CASE STUDY: HEADACHE, STOMACHACHE, AND ALLERGIC BRAIN REACTION

A slightly different kind of problem was presented by Karen Black. She complained, not just of hyperactivity and restlessness, but of headaches, stomachaches, skin rash, and a peculiar “spaced out” feeling in her head much of the time.

Her history provided a good clue: the symptoms became much worse after the family had moved so that she had to travel for a long time to get back and forth from school. In retrospect, this may have been due to an increased exposure to exhaust fumes. She developed stomachaches and an itchy rash under her armpits. A perceptive doctor advised her to stop wearing synthetic garments, and the rash went away, but the stomach problem and other symptoms persisted.

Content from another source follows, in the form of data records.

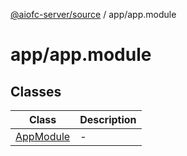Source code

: [@aiofc-server/source](../../index.md) / app/app.module

# app/app.module

## Classes

| Class | Description |
| ------ | ------ |
| [AppModule](classes/AppModule.md) | - |
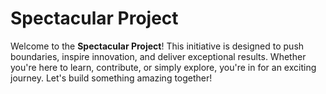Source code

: # Spectacular Project

Welcome to the **Spectacular Project**! This initiative is designed to push boundaries, inspire innovation, and deliver exceptional results. Whether you're here to learn, contribute, or simply explore, you're in for an exciting journey. Let's build something amazing together!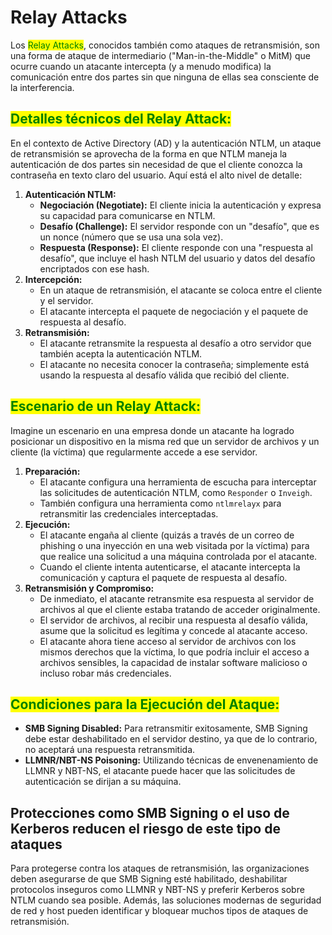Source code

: # Relay Attacks

Los <mark style="color:green;">Relay Attacks</mark>, conocidos también como ataques de retransmisión, son una forma de ataque de intermediario ("Man-in-the-Middle" o MitM) que ocurre cuando un atacante intercepta (y a menudo modifica) la comunicación entre dos partes sin que ninguna de ellas sea consciente de la interferencia.

## <mark style="color:green;">Detalles técnicos del Relay Attack:</mark>

En el contexto de Active Directory (AD) y la autenticación NTLM, un ataque de retransmisión se aprovecha de la forma en que NTLM maneja la autenticación de dos partes sin necesidad de que el cliente conozca la contraseña en texto claro del usuario. Aquí está el alto nivel de detalle:

1. **Autenticación NTLM:**
   * **Negociación (Negotiate):** El cliente inicia la autenticación y expresa su capacidad para comunicarse en NTLM.
   * **Desafío (Challenge):** El servidor responde con un "desafío", que es un nonce (número que se usa una sola vez).
   * **Respuesta (Response):** El cliente responde con una "respuesta al desafío", que incluye el hash NTLM del usuario y datos del desafío encriptados con ese hash.
2. **Intercepción:**
   * En un ataque de retransmisión, el atacante se coloca entre el cliente y el servidor.
   * El atacante intercepta el paquete de negociación y el paquete de respuesta al desafío.
3. **Retransmisión:**
   * El atacante retransmite la respuesta al desafío a otro servidor que también acepta la autenticación NTLM.
   * El atacante no necesita conocer la contraseña; simplemente está usando la respuesta al desafío válida que recibió del cliente.

## <mark style="color:green;">Escenario de un Relay Attack:</mark>

Imagine un escenario en una empresa donde un atacante ha logrado posicionar un dispositivo en la misma red que un servidor de archivos y un cliente (la víctima) que regularmente accede a ese servidor.

1. **Preparación:**
   * El atacante configura una herramienta de escucha para interceptar las solicitudes de autenticación NTLM, como `Responder` o `Inveigh`.
   * También configura una herramienta como `ntlmrelayx` para retransmitir las credenciales interceptadas.
2. **Ejecución:**
   * El atacante engaña al cliente (quizás a través de un correo de phishing o una inyección en una web visitada por la víctima) para que realice una solicitud a una máquina controlada por el atacante.
   * Cuando el cliente intenta autenticarse, el atacante intercepta la comunicación y captura el paquete de respuesta al desafío.
3. **Retransmisión y Compromiso:**
   * De inmediato, el atacante retransmite esa respuesta al servidor de archivos al que el cliente estaba tratando de acceder originalmente.
   * El servidor de archivos, al recibir una respuesta al desafío válida, asume que la solicitud es legítima y concede al atacante acceso.
   * El atacante ahora tiene acceso al servidor de archivos con los mismos derechos que la víctima, lo que podría incluir el acceso a archivos sensibles, la capacidad de instalar software malicioso o incluso robar más credenciales.

## <mark style="color:green;">Condiciones para la Ejecución del Ataque:</mark>

* **SMB Signing Disabled:** Para retransmitir exitosamente, SMB Signing debe estar deshabilitado en el servidor destino, ya que de lo contrario, no aceptará una respuesta retransmitida.
* **LLMNR/NBT-NS Poisoning:** Utilizando técnicas de envenenamiento de LLMNR y NBT-NS, el atacante puede hacer que las solicitudes de autenticación se dirijan a su máquina.

## **Protecciones como SMB Signing o el uso de Kerberos reducen el riesgo de este tipo de ataques**

Para protegerse contra los ataques de retransmisión, las organizaciones deben asegurarse de que SMB Signing esté habilitado, deshabilitar protocolos inseguros como LLMNR y NBT-NS y preferir Kerberos sobre NTLM cuando sea posible. Además, las soluciones modernas de seguridad de red y host pueden identificar y bloquear muchos tipos de ataques de retransmisión.
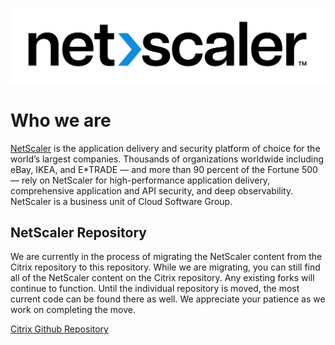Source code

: ![NetScaler New Logo](media/NetScaler_Logo_2color_Positive.jpg)
# Who we are
[NetScaler](https://www.netscaler.com) is the application delivery and security platform of choice for the world’s largest companies. Thousands of organizations worldwide including eBay, IKEA, and E*TRADE — and more than 90 percent of the Fortune 500 — rely on NetScaler for high-performance application delivery, comprehensive application and API security, and deep observability. NetScaler is a business unit of Cloud Software Group.
## NetScaler Repository
We are currently in the process of migrating the NetScaler content from the Citrix repository to this repository. While we are migrating, you can still find all of the NetScaler content on the Citrix repository. Any existing forks will continue to function. Until the individual repository is moved, the most current code can be found there as well. We appreciate your patience as we work on completing the move.

[Citrix Github Repository](https://github.com/citrix/)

The family moved again, and now Karen developed a headache whenever she rode in the family car. Her teachers complained that she was in a world of her own, and before the end of the fifth grade the family had to remove her from school entirely and seek home instruction for her.

Because there was a strong family history of allergies, Karen was taken to a clinical ecologist. He diagnosed her as allergic to a variety of foods, including apple, chicken, grape, milk, peanuts, and rice, all of which made her feel “spaced out” on the provocative test.

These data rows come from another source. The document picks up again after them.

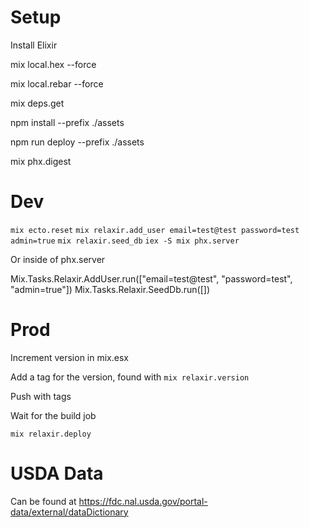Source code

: # Setup

Install Elixir

mix local.hex --force

mix local.rebar --force

mix deps.get

npm install --prefix ./assets

npm run deploy --prefix ./assets

mix phx.digest

# Dev

`mix ecto.reset`
`mix relaxir.add_user email=test@test password=test admin=true`
`mix relaxir.seed_db`
`iex -S mix phx.server`

Or inside of phx.server

Mix.Tasks.Relaxir.AddUser.run(["email=test@test", "password=test", "admin=true"])
Mix.Tasks.Relaxir.SeedDb.run([])

# Prod

Increment version in mix.esx

Add a tag for the version, found with `mix relaxir.version`

Push with tags

Wait for the build job

`mix relaxir.deploy`

# USDA Data

Can be found at https://fdc.nal.usda.gov/portal-data/external/dataDictionary
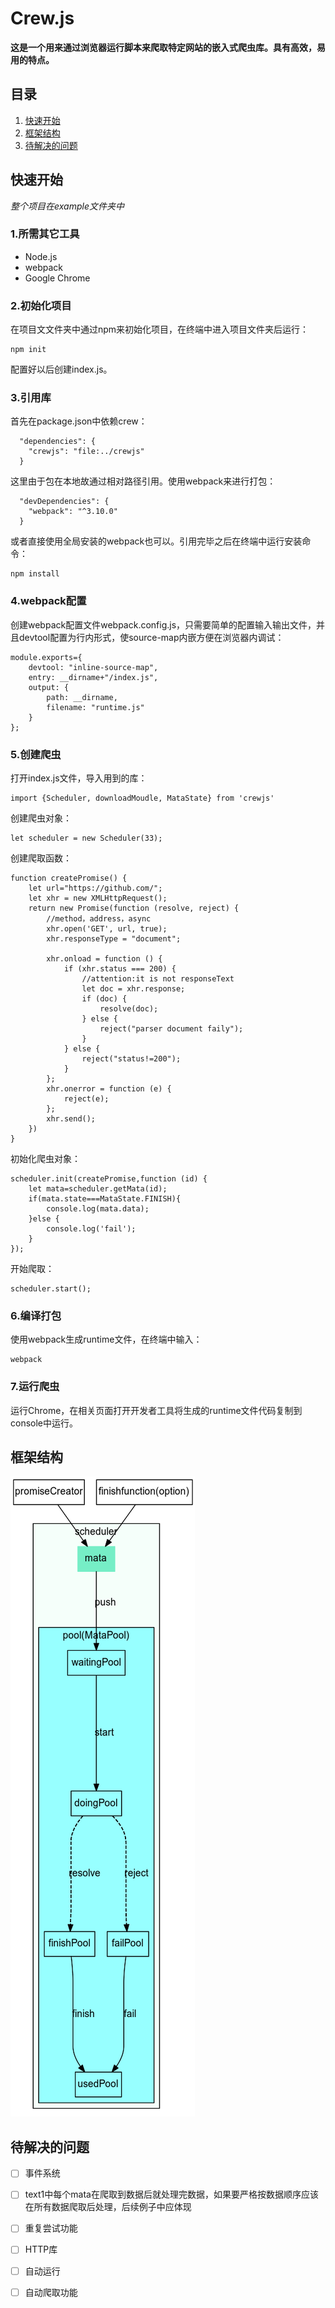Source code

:   
# Crew.js
  
**这是一个用来通过浏览器运行脚本来爬取特定网站的嵌入式爬虫库。具有高效，易用的特点。**
  
## 目录
  
1. [快速开始](#1 )
2. [框架结构](#2 )
3. [待解决的问题](#3 )
  
<h2 id="1">快速开始</h2>
  
*整个项目在example文件夹中*
### 1.所需其它工具
  
* Node.js
* webpack
* Google Chrome
### 2.初始化项目
  
在项目文文件夹中通过npm来初始化项目，在终端中进入项目文件夹后运行：
  
    npm init
配置好以后创建index.js。
### 3.引用库
  
 首先在package.json中依赖crew：
  
      "dependencies": {
        "crewjs": "file:../crewjs"
      }
 这里由于包在本地故通过相对路径引用。使用webpack来进行打包：
  
      "devDependencies": {
        "webpack": "^3.10.0"
      }
或者直接使用全局安装的webpack也可以。引用完毕之后在终端中运行安装命令：
  
    npm install
### 4.webpack配置
  
创建webpack配置文件webpack.config.js，只需要简单的配置输入输出文件，并且devtool配置为行内形式，使source-map内嵌方便在浏览器内调试：
  
    module.exports={
        devtool: "inline-source-map",
        entry: __dirname+"/index.js",
        output: {
            path: __dirname,
            filename: "runtime.js"
        }
    };
### 5.创建爬虫
  
打开index.js文件，导入用到的库：
  
    import {Scheduler, downloadMoudle, MataState} from 'crewjs'
创建爬虫对象：
  
    let scheduler = new Scheduler(33);
创建爬取函数：
  
    function createPromise() {
        let url="https://github.com/";
        let xhr = new XMLHttpRequest();
        return new Promise(function (resolve, reject) {
            //method，address，async
            xhr.open('GET', url, true);
            xhr.responseType = "document";
  
            xhr.onload = function () {
                if (xhr.status === 200) {
                    //attention:it is not responseText
                    let doc = xhr.response;
                    if (doc) {
                        resolve(doc);
                    } else {
                        reject("parser document faily");
                    }
                } else {
                    reject("status!=200");
                }
            };
            xhr.onerror = function (e) {
                reject(e);
            };
            xhr.send();
        })
    }
初始化爬虫对象：
  
    scheduler.init(createPromise,function (id) {
        let mata=scheduler.getMata(id);
        if(mata.state===MataState.FINISH){
            console.log(mata.data);
        }else {
            console.log('fail');
        }
    });
开始爬取：
  
    scheduler.start();
### 6.编译打包
  
使用webpack生成runtime文件，在终端中输入：
  
    webpack
### 7.运行爬虫
  
运行Chrome，在相关页面打开开发者工具将生成的runtime文件代码复制到console中运行。
  
<h2 id="2">框架结构</h2>
  

![](assets/31ec783e4d7f1ad8f578f60f1823c49e0.png?0.05527462613590983)  
<h2 id="3">待解决的问题</h2>
  
- [ ] 事件系统
- [ ] text1中每个mata在爬取到数据后就处理完数据，如果要严格按数据顺序应该在所有数据爬取后处理，后续例子中应体现
- [ ] 重复尝试功能
- [ ] HTTP库
- [ ] 自动运行
- [ ] 自动爬取功能
  
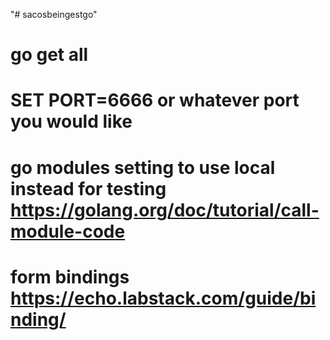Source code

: "# sacosbeingestgo" 

# go get all 
# SET PORT=6666 or whatever port you would like


# go modules setting to use local instead for testing https://golang.org/doc/tutorial/call-module-code
# form bindings https://echo.labstack.com/guide/binding/
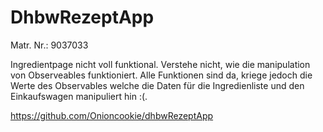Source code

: # DhbwRezeptApp

Matr. Nr.: 9037033

Ingredientpage nicht voll funktional. Verstehe nicht, wie die manipulation von Observeables funktioniert. Alle Funktionen sind da, kriege jedoch die Werte des Observables welche die Daten für die Ingredienliste und den Einkaufswagen manipuliert hin :(.

https://github.com/Onioncookie/dhbwRezeptApp

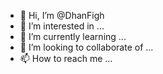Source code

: - 👋 Hi, I’m @DhanFigh
- 👀 I’m interested in ...
- 🌱 I’m currently learning ...
- 💞️ I’m looking to collaborate of ...
- 📫 How to reach me ...

<!---
DhanFigh/DhanFigh is a ✨ special ✨ repository because its `README.md` (this file) appears on your GitHub profile.
You can click the Preview link to take a look at your changes.
--->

To get a more definitive answer, Karen was referred to me. Upon fasting, she underwent withdrawal symptoms which, as I shall explain more fully below, are typical for those suffering from this syndrome. On the fourth day of the water fast, she felt sick to her stomach and threw up. Soon, however, she felt better—better, in fact, than she had in a long time.

Deliberate test feedings revealed a very serious allergy to cane, chicken, peanuts, corn, grapes and raisins, beef, milk, wheat, lobster, and peas, and lesser reactions to lamb, yeast, apples, and cherries.

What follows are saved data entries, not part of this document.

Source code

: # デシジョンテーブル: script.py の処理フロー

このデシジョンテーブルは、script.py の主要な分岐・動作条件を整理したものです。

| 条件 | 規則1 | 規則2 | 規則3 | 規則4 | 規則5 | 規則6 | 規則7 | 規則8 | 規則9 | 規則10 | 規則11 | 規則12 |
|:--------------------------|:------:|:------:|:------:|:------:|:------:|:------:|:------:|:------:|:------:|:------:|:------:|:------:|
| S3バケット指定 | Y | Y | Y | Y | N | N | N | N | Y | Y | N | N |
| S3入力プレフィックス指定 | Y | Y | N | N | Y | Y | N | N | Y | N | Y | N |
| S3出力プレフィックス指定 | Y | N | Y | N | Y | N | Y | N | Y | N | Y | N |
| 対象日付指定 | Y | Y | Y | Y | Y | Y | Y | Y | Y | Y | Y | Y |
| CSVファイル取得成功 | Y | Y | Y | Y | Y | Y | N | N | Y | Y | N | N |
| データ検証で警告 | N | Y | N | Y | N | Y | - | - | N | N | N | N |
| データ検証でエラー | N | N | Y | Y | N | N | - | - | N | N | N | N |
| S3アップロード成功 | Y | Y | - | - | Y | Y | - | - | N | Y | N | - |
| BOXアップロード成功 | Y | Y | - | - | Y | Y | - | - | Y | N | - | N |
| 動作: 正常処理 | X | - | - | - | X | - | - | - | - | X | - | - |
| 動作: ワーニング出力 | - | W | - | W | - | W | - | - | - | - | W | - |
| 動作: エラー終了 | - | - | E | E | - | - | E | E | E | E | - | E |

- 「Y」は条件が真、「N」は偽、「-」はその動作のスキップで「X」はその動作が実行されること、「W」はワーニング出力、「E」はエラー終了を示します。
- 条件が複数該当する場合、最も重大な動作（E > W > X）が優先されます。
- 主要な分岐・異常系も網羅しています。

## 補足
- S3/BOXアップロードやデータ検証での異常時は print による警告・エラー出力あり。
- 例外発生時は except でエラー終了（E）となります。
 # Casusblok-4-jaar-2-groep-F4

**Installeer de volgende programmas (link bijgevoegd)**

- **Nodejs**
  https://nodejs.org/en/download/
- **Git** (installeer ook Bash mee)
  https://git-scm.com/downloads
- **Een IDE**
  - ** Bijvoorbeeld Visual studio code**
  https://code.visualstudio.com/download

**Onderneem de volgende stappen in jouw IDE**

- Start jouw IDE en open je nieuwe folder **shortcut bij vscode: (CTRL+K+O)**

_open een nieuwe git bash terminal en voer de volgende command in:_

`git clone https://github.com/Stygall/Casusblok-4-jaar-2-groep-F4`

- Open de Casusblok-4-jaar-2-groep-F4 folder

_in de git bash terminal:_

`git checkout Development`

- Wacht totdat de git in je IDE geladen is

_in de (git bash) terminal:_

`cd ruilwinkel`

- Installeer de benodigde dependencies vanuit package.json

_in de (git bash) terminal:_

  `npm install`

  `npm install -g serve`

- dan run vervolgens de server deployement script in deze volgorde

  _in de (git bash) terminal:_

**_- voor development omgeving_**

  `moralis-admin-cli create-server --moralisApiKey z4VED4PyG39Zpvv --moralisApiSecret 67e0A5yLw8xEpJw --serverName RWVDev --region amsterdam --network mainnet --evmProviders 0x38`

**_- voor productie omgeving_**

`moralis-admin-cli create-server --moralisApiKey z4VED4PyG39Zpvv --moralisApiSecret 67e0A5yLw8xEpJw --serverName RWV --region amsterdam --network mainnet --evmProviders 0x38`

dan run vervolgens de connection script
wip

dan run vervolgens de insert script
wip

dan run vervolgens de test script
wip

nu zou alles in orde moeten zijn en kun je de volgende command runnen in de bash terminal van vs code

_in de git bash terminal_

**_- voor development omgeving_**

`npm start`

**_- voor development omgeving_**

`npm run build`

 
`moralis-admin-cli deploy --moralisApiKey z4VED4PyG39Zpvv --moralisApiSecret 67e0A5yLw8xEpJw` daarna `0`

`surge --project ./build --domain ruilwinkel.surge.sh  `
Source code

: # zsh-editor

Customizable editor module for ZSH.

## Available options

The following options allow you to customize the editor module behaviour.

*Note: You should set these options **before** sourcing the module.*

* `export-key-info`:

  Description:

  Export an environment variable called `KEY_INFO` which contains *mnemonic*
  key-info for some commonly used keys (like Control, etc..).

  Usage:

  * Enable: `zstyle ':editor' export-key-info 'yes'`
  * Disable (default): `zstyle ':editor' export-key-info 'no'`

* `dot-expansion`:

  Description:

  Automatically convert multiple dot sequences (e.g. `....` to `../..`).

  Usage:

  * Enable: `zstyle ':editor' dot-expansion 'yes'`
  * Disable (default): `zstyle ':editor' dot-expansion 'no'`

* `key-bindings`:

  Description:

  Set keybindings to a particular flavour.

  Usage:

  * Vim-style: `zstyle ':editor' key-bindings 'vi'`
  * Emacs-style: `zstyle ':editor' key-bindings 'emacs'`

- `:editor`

Eating these foods would bring on her old symptoms, including periods of anger or tiredness. She complained of being “spacey” and “down,” although this alternated with irritable periods.

Smelling chemicals made her angry, tired, dull, and almost catatonic. Two consecutive meals of commercial foods contaminated with the “normal” amounts of chemicals made her tired, irritable, with episodes of staring vacantly into space.

The testing was quite successful, and Karen was like a new person upon leaving the hospital. Unfortunately, she went back into a house which was ecologically harmful for her. It had brand new carpeting with a foam rubber pad, both of which are often the source of adverse reactions among those with the chemical-susceptibility problem. What is more, the family’s furniture had been put into storage several months before and appeared to have been fumigated—a common practice among storage companies. All of these factors combined to make Karen’s recovery less complete than it could have been.

Hyperactivity and related syndromes are a growing problem in the United States. Rather than dealing with this problem at the level of environmental causation, orthodox medicine prefers to perpetuate the problem through the use of drugs. Of the 750,000 children seen for “minimal brain dysfunction” (another term for hyperactivity) in 1978, 212,000 were put on medication, and about 75 percent of them, or nearly 120,000 on methylphenidate hydrochloride (Ritalin Hydrochloride).

A child psychologist recently complained that labeling a hyperactive child as in need of drugs eliminates the necessity of discovering the underlying problem which is causing his behavior problems. While the psychologist probably had in mind psychological causes, the same can be said, even more emphatically, about the chemical and environmental causes of this disorder.